What needs to be done -
Please output the entries that follow exactly, without a single image.

+ + + + + + +

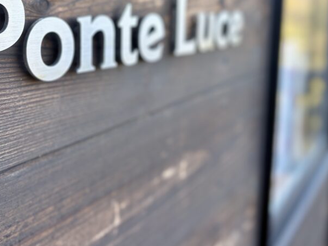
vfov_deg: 32.2
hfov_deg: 42.9
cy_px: 57
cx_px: 157
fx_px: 417
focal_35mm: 44
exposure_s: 1/133
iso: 40
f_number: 1.6
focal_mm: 5.96
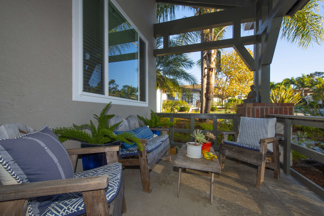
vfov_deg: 81.3
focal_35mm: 14
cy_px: 108
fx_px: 126
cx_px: 162
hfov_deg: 104.2
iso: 320
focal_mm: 14
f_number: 11
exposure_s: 1/200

+ + + + + + +

Solved problem -
vfov_deg: 32.2
hfov_deg: 42.9
cy_px: 57
cx_px: 157
fx_px: 417
focal_35mm: 44
exposure_s: 1/133
iso: 40
f_number: 1.6
focal_mm: 5.96
vfov_deg: 81.3
focal_35mm: 14
cy_px: 108
fx_px: 126
cx_px: 162
hfov_deg: 104.2
iso: 320
focal_mm: 14
f_number: 11
exposure_s: 1/200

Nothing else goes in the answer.